JT Lewis (R) is a 19-year-old from Newtown who recently began a campaign for Connecticut state senate in the 28th district, mounting a primary challenge to Sen. Tony Hwang (R). On Dec. 14, 2012, he lost his brother, Jesse, in the shooting at Sandy Hook Elementary School. Now a rising sophomore majoring in political science at the University of Connecticut, Lewis hopes his campaign will bring change to the state.
Taylor Harton: I know you lost your little brother Jesse in the Sandy Hook shooting. What was your process for turning that grief into advocacy?
JT Lewis: A few weeks after the shooting, we were connected with Rwandan orphan genocide survivors. These are kids who lost their entire families, and they called on Skype and said, “You’ll be happy again.” That was a message that no one else could really convey to me and my family, because they had not been through something like that. But these kids had been through tragedies worse in scale than we had. I was then able to go back to school because I decided I wanted to raise money to send one of them to college. It turned into a much bigger organization- some big names came in and helped us. That is really how I got my voice- through raising money for people all around the world. More recently, my advocacy has been school safety, which started right after Parkland. I wanted to do something, and everyone just jumped on the gun control bandwagon. As noble as their cause is, I wanted to do something today that would stop the shooting tomorrow- and it was not gun control, it was not getting done fast enough for me. I started advocating for school safety measures like armed guards and mental health reform.

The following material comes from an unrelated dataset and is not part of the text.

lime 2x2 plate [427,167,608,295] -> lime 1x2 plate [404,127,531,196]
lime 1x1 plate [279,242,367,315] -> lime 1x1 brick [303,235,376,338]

TH: You are going to be running against Tony Hwang (R) and he is in his third term representing the 28th District. What do you wish that he had done in the wake of Sandy Hook that you believe he fell short of?

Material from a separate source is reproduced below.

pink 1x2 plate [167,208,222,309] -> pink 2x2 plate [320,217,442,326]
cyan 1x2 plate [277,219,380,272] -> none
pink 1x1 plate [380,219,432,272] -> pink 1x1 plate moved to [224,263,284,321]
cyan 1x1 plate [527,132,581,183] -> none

JTL: Our leadership in general here in Connecticut has failed. And for me- running against Tony Hwang is an example of the failed leadership. Tony became 28th’s state senator in 2014, and my mom had a program called the ‘Jesse Lewis Choose Love Movement.’ She called and asked Hwang to take a look at the program because Connecticut had just experienced a tragedy of that scale and it could have been prevented. He never returned the phone call. Leadership in Connecticut will not even return a phone call from a victim’s family who says they have a solution to the violence. Obviously Connecticut is in a crisis of its own debt-wise, but as a state that experienced a shooting like that, you would think we would become the nation’s example of how to prevent shootings like that immediately, but we did not. I just want strong leadership that can affect change.

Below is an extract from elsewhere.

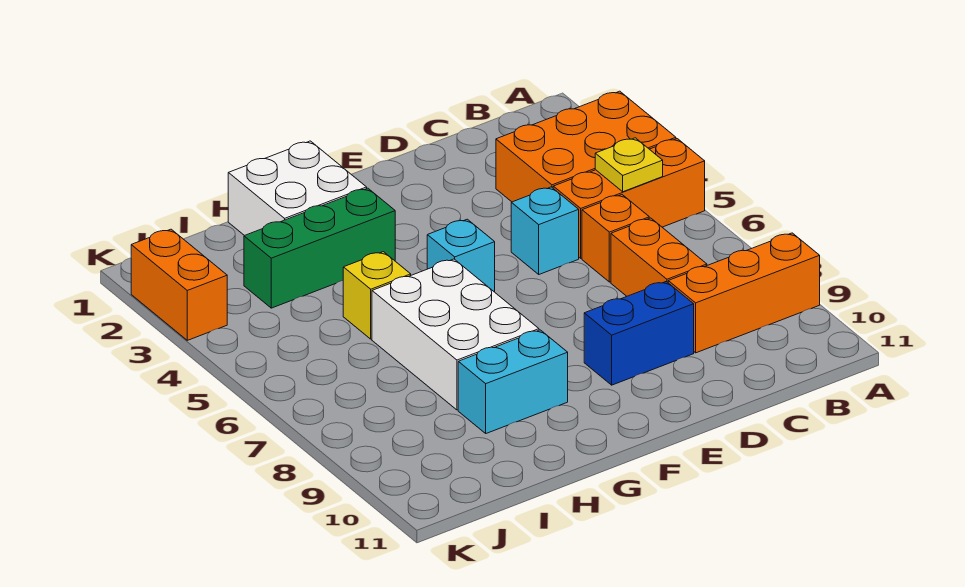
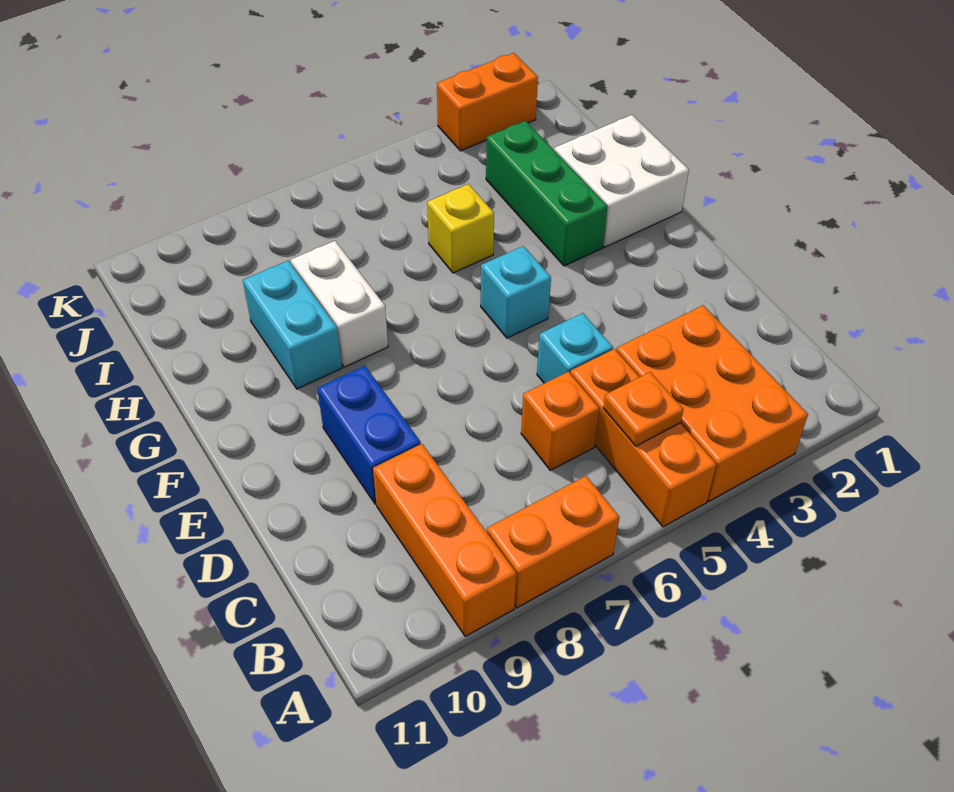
yellow 1x1 plate [595,138,663,192] -> orange 1x1 plate [603,372,683,446]
orange 1x2 brick [611,218,707,296] -> orange 1x2 brick moved to [487,476,619,608]
white 2x3 brick [372,259,539,410] -> white 1x2 brick [291,241,388,367]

TH: You are going to also be entering your second year at UConn. How do you plan to manage the demands of college and this campaign?
JTL: The state senate is a part-time job. I want to give college as much focus as possible of course, but as far as the campaign goes, I have announced over a year before the election, so I have given myself plenty of time to campaign and get around to my district and the state in general while focusing on school. If I win, I will pull back and go to UConn Waterbury during my term and I will take night classes. Not more than I can handle. But the overall message there is that state senators also have day jobs, and I will also have, in theory, a day job.
TH: I know you have met with former President Obama and President Trump. Can you tell me a little bit about what meeting with both of them was like? What common ground did you find with them? How did those meetings affect your advocacy efforts?
JTL: When we met them, we shared the story of my brother, Jesse, who saved nine classmates, and they both got emotional. That is the one thing I have ever seen connect these two totally polar opposite men- Jesse’s story of heroism. I realized that that story alone could connect two people on complete opposite ends of the political spectrum. As a state senator, I am going to use that story to bring us all together.
TH: Your school safety efforts started after the Parkland shooting. There are other advocates down in Florida such as Andrew Pollack, who lost Meadow Pollack and Ryan Petty, who lost Alaina Petty. How has interacting with them affected your goals, since you are all in this club that nobody wants to be in?
JTL: Andrew, Ryan, and also Max Schacter- all great guys. We all had been in touch, but we actually met at the release of the federal school safety report in December. After a shooting like that, everyone picks their own angle. They go down the road of gun control, mental health, or school safety measures. They have their own parties and beliefs, but we all want the same thing. We are going after it for a good-hearted reason. There is no reason to fight; we can come together and do something positive. That is how I look at it.
TH: Do you have a final message for your potential voters?
JTL: If you are voting for me, you are voting for strong leadership. The previous leadership in Connecticut has failed. They are not doing what Connecticut needs. I am not attacking any party or any person, but it is time for strong leadership and I think that I can bring that. Though at a young age, I have definitely had more experience in the political game than they have at a national level, and I think I can bring that experience to Connecticut.